**DATASET ENTRIES**
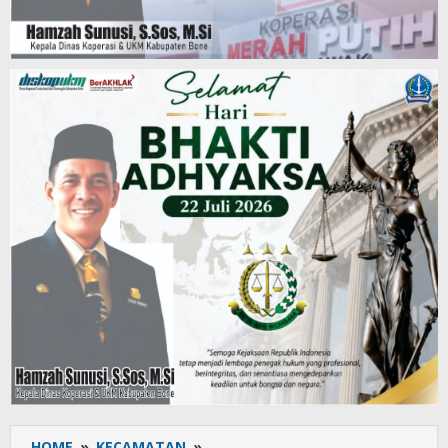
HOME
»
KECAMATAN
»
Panwascam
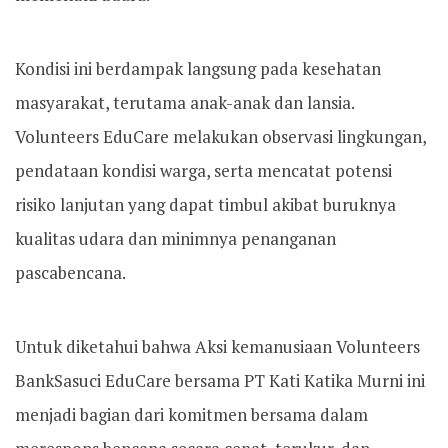
Kondisi ini berdampak langsung pada kesehatan
masyarakat, terutama anak-anak dan lansia.
Volunteers EduCare melakukan observasi lingkungan,
pendataan kondisi warga, serta mencatat potensi
risiko lanjutan yang dapat timbul akibat buruknya
kualitas udara dan minimnya penanganan
pascabencana.
Untuk diketahui bahwa Aksi kemanusiaan Volunteers
BankSasuci EduCare bersama PT Kati Katika Murni ini
menjadi bagian dari komitmen bersama dalam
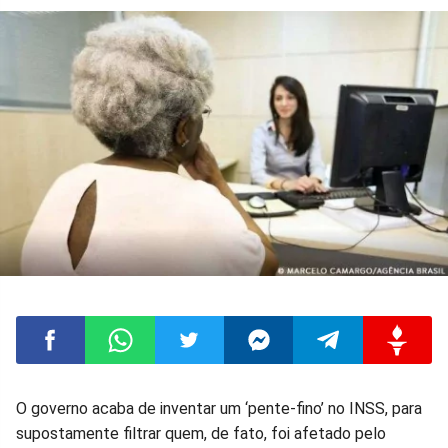
Compartilhar
Compartilhar
Compartilhar
Compartilhar
Compartilhar
Compart
O governo acaba de inventar um ‘pente-fino’ no INSS, para
supostamente filtrar quem, de fato, foi afetado pelo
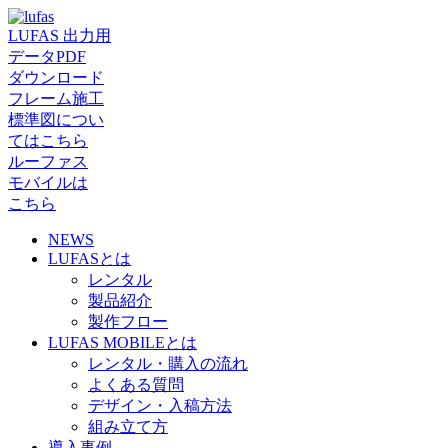
LUFAS 出力用
データPDF
ダウンロード
フレーム施工
標準図につい
てはこちら
ルーファス
モバイルは
こちら
NEWS
LUFASとは
レンタル
製品紹介
製作フロー
LUFAS MOBILEとは
レンタル・購入の流れ
よくある質問
デザイン・入稿方法
組み立て方
導入事例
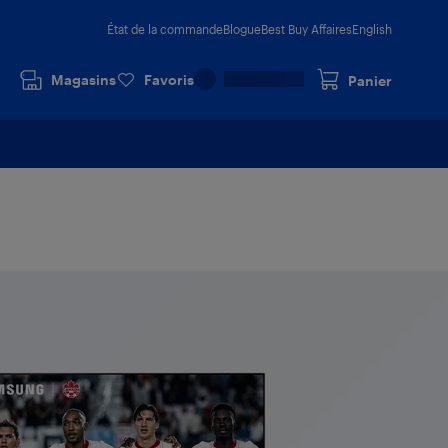
État de la commande
Blogue
Best Buy Affaires
English
Magasins
Favoris
Panier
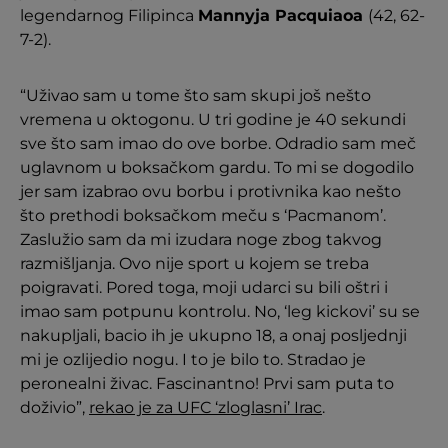
legendarnog Filipinca
Mannyja Pacquiaoa
(42, 62-
7-2).
“Uživao sam u tome što sam skupi još nešto
vremena u oktogonu. U tri godine je 40 sekundi
sve što sam imao do ove borbe. Odradio sam meč
uglavnom u boksačkom gardu. To mi se dogodilo
jer sam izabrao ovu borbu i protivnika kao nešto
što prethodi boksačkom meču s ‘Pacmanom’.
Zaslužio sam da mi izudara noge zbog takvog
razmišljanja. Ovo nije sport u kojem se treba
poigravati. Pored toga, moji udarci su bili oštri i
imao sam potpunu kontrolu. No, ‘leg kickovi’ su se
nakupljali, bacio ih je ukupno 18, a onaj posljednji
mi je ozlijedio nogu. I to je bilo to. Stradao je
peronealni živac. Fascinantno! Prvi sam puta to
doživio”,
rekao je za UFC ‘zloglasni’ Irac
.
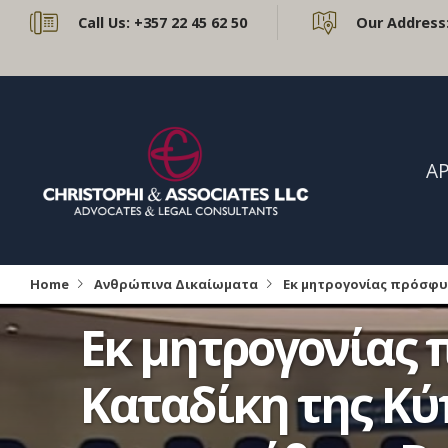
Call Us:
+357 22 45 62 50
Our Address
ΑΡ
Home
Ανθρώπινα Δικαίωματα
Εκ μητρογονίας πρόσφυγ
Εκ μητρογονίας 
Καταδίκη της Κύ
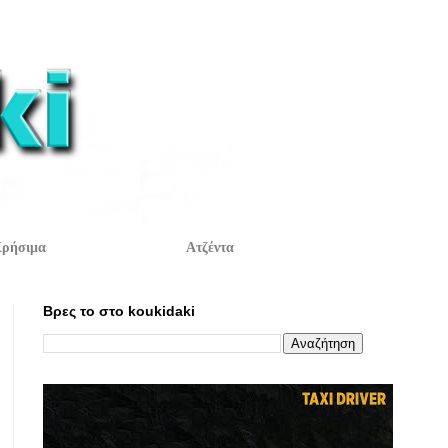
ρήσιμα
Ατζέντα
Βρες το στο koukidaki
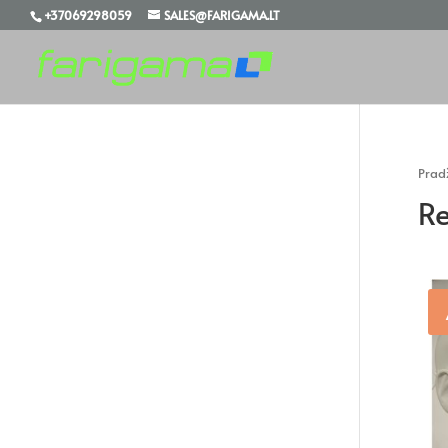
+37069298059
SALES@FARIGAMA.LT
Prad
Re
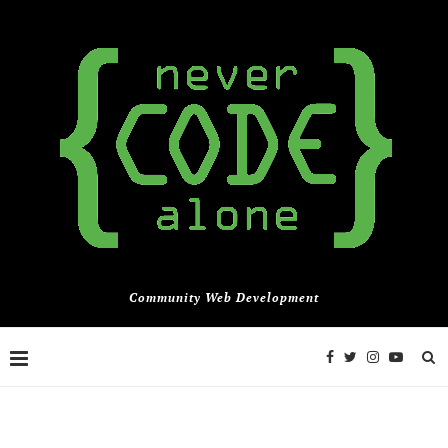
Community Web Development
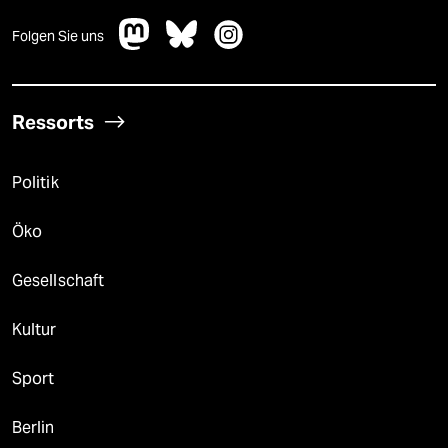
Folgen Sie uns
Ressorts
Politik
Öko
Gesellschaft
Kultur
Sport
Berlin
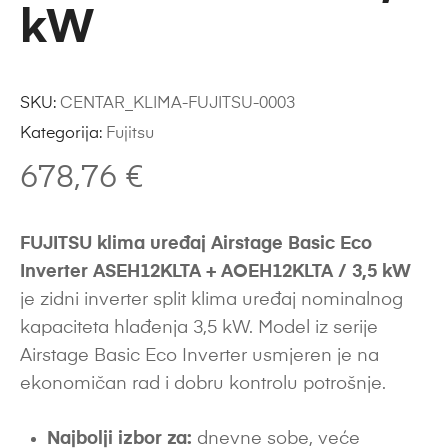
kW
SKU:
CENTAR_KLIMA-FUJITSU-0003
Kategorija:
Fujitsu
678,76
€
FUJITSU klima uređaj Airstage Basic Eco
Inverter ASEH12KLTA + AOEH12KLTA / 3,5 kW
je zidni inverter split klima uređaj nominalnog
kapaciteta hlađenja 3,5 kW. Model iz serije
Airstage Basic Eco Inverter usmjeren je na
ekonomičan rad i dobru kontrolu potrošnje.
Najbolji izbor za:
dnevne sobe, veće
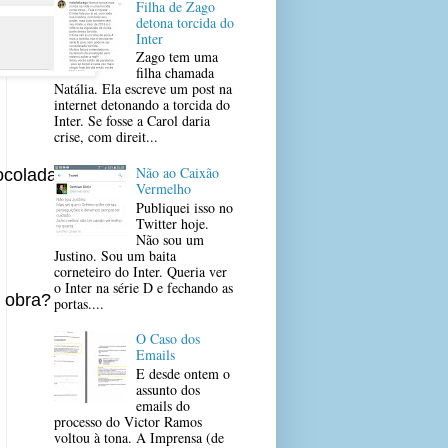
Filha de Zago
detona torcida do
Inter
Zago tem uma
filha chamada
Natália. Ela escreve um post na
internet detonando a torcida do
Inter. Se fosse a Carol daria
crise, com direit...
Não ao Caixão
ocolada no dia
Vermelho
Publiquei isso no
Twitter hoje.
Não sou um
Justino. Sou um baita
corneteiro do Inter. Queria ver
o Inter na série D e fechando as
a obra?
portas....
O Caso dos
Emails
E desde ontem o
assunto dos
emails do
processo do Victor Ramos
voltou à tona. A Imprensa (de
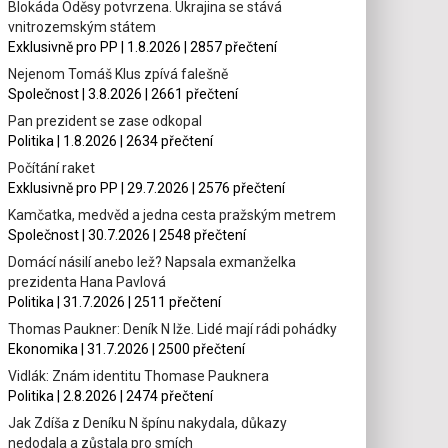
Blokáda Oděsy potvrzena. Ukrajina se stává
vnitrozemským státem
Exklusivně pro PP | 1.8.2026 | 2857 přečtení
Nejenom Tomáš Klus zpívá falešně
Společnost | 3.8.2026 | 2661 přečtení
Pan prezident se zase odkopal
Politika | 1.8.2026 | 2634 přečtení
Počítání raket
Exklusivně pro PP | 29.7.2026 | 2576 přečtení
Kamčatka, medvěd a jedna cesta pražským metrem
Společnost | 30.7.2026 | 2548 přečtení
Domácí násilí anebo lež? Napsala exmanželka
prezidenta Hana Pavlová
Politika | 31.7.2026 | 2511 přečtení
Thomas Paukner: Deník N lže. Lidé mají rádi pohádky
Ekonomika | 31.7.2026 | 2500 přečtení
Vidlák: Znám identitu Thomase Pauknera
Politika | 2.8.2026 | 2474 přečtení
Jak Zdíša z Deníku N špínu nakydala, důkazy
nedodala a zůstala pro smích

**PROBLEM STATEMENT**
In repeating the lines above, keep the wording exact and leave every picture out.

**OUTPUT OF THE EXERCISE**
HOME
»
KECAMATAN
»
Panwascam
Kondisi ini berdampak langsung pada kesehatan
masyarakat, terutama anak-anak dan lansia.
Volunteers EduCare melakukan observasi lingkungan,
pendataan kondisi warga, serta mencatat potensi
risiko lanjutan yang dapat timbul akibat buruknya
kualitas udara dan minimnya penanganan
pascabencana.
Untuk diketahui bahwa Aksi kemanusiaan Volunteers
BankSasuci EduCare bersama PT Kati Katika Murni ini
menjadi bagian dari komitmen bersama dalam
Compartilhar
Compartilhar
Compartilhar
Compartilhar
Compartilhar
Compart
O governo acaba de inventar um ‘pente-fino’ no INSS, para
supostamente filtrar quem, de fato, foi afetado pelo
LUFAS 出力用
データPDF
ダウンロード
フレーム施工
標準図につい
てはこちら
ルーファス
モバイルは
こちら
NEWS
LUFASとは
レンタル
製品紹介
製作フロー
LUFAS MOBILEとは
レンタル・購入の流れ
よくある質問
デザイン・入稿方法
組み立て方
導入事例
État de la commande
Blogue
Best Buy Affaires
English
Magasins
Favoris
Panier
legendarnog Filipinca
Mannyja Pacquiaoa
(42, 62-
7-2).
“Uživao sam u tome što sam skupi još nešto
vremena u oktogonu. U tri godine je 40 sekundi
sve što sam imao do ove borbe. Odradio sam meč
uglavnom u boksačkom gardu. To mi se dogodilo
jer sam izabrao ovu borbu i protivnika kao nešto
što prethodi boksačkom meču s ‘Pacmanom’.
Zaslužio sam da mi izudara noge zbog takvog
razmišljanja. Ovo nije sport u kojem se treba
poigravati. Pored toga, moji udarci su bili oštri i
imao sam potpunu kontrolu. No, ‘leg kickovi’ su se
nakupljali, bacio ih je ukupno 18, a onaj posljednji
mi je ozlijedio nogu. I to je bilo to. Stradao je
peronealni živac. Fascinantno! Prvi sam puta to
doživio”,
rekao je za UFC ‘zloglasni’ Irac
.
Call Us:
+357 22 45 62 50
Our Address
ΑΡ
Home
Ανθρώπινα Δικαίωματα
Εκ μητρογονίας πρόσφυγ
Εκ μητρογονίας 
Καταδίκη της Κύ
ρήσιμα
Ατζέντα
Βρες το στο koukidaki
+37069298059
SALES@FARIGAMA.LT
Prad
Re
Community Web Development
Folgen Sie uns
Ressorts
Politik
Öko
Gesellschaft
Kultur
Sport
Berlin
kW
SKU:
CENTAR_KLIMA-FUJITSU-0003
Kategorija:
Fujitsu
678,76
€
FUJITSU klima uređaj Airstage Basic Eco
Inverter ASEH12KLTA + AOEH12KLTA / 3,5 kW
je zidni inverter split klima uređaj nominalnog
kapaciteta hlađenja 3,5 kW. Model iz serije
Airstage Basic Eco Inverter usmjeren je na
ekonomičan rad i dobru kontrolu potrošnje.
Najbolji izbor za:
dnevne sobe, veće
Filha de Zago
detona torcida do
Inter
Zago tem uma
filha chamada
Natália. Ela escreve um post na
internet detonando a torcida do
Inter. Se fosse a Carol daria
crise, com direit...
Não ao Caixão
ocolada no dia
Vermelho
Publiquei isso no
Twitter hoje.
Não sou um
Justino. Sou um baita
corneteiro do Inter. Queria ver
o Inter na série D e fechando as
a obra?
portas....
O Caso dos
Emails
E desde ontem o
assunto dos
emails do
processo do Victor Ramos
voltou à tona. A Imprensa (de
Blokáda Oděsy potvrzena. Ukrajina se stává
vnitrozemským státem
Exklusivně pro PP | 1.8.2026 | 2857 přečtení
Nejenom Tomáš Klus zpívá falešně
Společnost | 3.8.2026 | 2661 přečtení
Pan prezident se zase odkopal
Politika | 1.8.2026 | 2634 přečtení
Počítání raket
Exklusivně pro PP | 29.7.2026 | 2576 přečtení
Kamčatka, medvěd a jedna cesta pražským metrem
Společnost | 30.7.2026 | 2548 přečtení
Domácí násilí anebo lež? Napsala exmanželka
prezidenta Hana Pavlová
Politika | 31.7.2026 | 2511 přečtení
Thomas Paukner: Deník N lže. Lidé mají rádi pohádky
Ekonomika | 31.7.2026 | 2500 přečtení
Vidlák: Znám identitu Thomase Pauknera
Politika | 2.8.2026 | 2474 přečtení
Jak Zdíša z Deníku N špínu nakydala, důkazy
nedodala a zůstala pro smích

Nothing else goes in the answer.